Sim City, the popular PC hit, is coming to the Super NES from Nintendo themselves. You must construct a city from almost nothing and maintain it over a period of time. Build police and fire departments, schools, and recreational facilities to keep the citizens happy. As your city progresses you'll have to zone different areas and keep an eye on the industrial sections. Be sure the entire city has enough energy as we wouldn't want a power failure, would we? You must keep the transportation system running smoothly and watch out for disasters such as attacks from monsters. Sounds difficult, but it's really fun and addicting.
Nintendo's fourth Super Famicom title will be a translation of the popular city-building computer game. In this you start with a vacant plot of land and slowly create a self sufficient community by adding residential areas, roads, railroads and factories as they are needed.
SimCity is a very popular city-building simulation video game released for the first time in 1989. The game was the first product of Maxis and has been ported to tens of platforms since the first release, including PC, Super Nintendo Entertainment System, Mobile phones, Nintendo Wii, Amiga, Mac and many others.

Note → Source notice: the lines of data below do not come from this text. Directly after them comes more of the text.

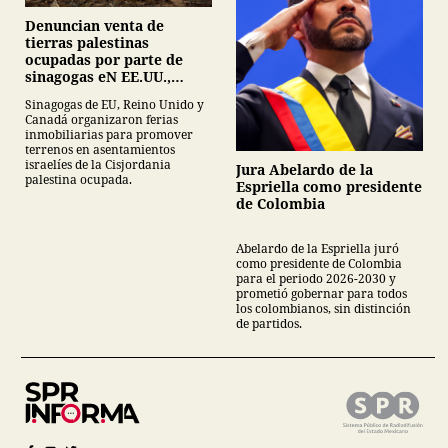
Denuncian venta de
tierras palestinas
ocupadas por parte de
sinagogas eN EE.UU.,
Canadá y Gran Bretaña
Sinagogas de EU, Reino Unido y
Canadá organizaron ferias
inmobiliarias para promover
terrenos en asentamientos
israelíes de la Cisjordania
Jura Abelardo de la
palestina ocupada.
Espriella como presidente
de Colombia
Abelardo de la Espriella juró
como presidente de Colombia
para el periodo 2026-2030 y
prometió gobernar para todos
los colombianos, sin distinción
de partidos.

The first game was followed by several spin-offs, including SimCity 2000 in 1994, SimCity 3000 in 1999, SimCity 4 in 2003, SimCity DS and SimCity Societies in 2007. Maxis never had a better selling game than SimCity until 2000, when the first installment of the more popular The Sims was released. The source code of SimCity is currently under free software GPL 3 license.
The game released for the Super Nintendo Entertainment System (SNES) was popular and meant hours and hours of people’s childhood years. SimCity is a game that allows people to build cities from a scratch. The game has no real end and the players can continue building until there is not too much place left for other things. Then they can “call” a natural disaster and begin the game again. It’s just endless.
The game is very easy to understand because it follows the guidelines of, basically, a puzzle game. The buildings and the roads have to bound and be linked to each other. The player needs to figure out the best way to place everything, in order to avoid cluttered areas. Placing houses near factories might not be such a good idea, but the game doesn’t advise you on this. You just have to figure it on your own.
The graphics of the game are good; there are even seasons featured. The music is calm, although at some point in time might become annoying because of the loop.
There are, however, few bad parts to this game as well. While crime can be solved by placing police departments and traffic issues can be solved by using public transportation, the people will always have something to complain about. It’s either the pollution, the high housing price, the request for new houses (although the ones already built are not occupied) and so on. Pleasing the SimCity virtual people is something players should aim for, but it doesn’t happen too often.
SimCity, regardless of the platform, is definitely a game everybody should experience playing. Although the SNES version was not even half as good as the PC one, no less than 693 users voted the game on GameSpot with a total average score of 8.3. Critics were a bit harsher and offered only a total score of 7.9, but still, SimCity will always remain in the history of world gaming as one of the most innovative and interesting video releases ever.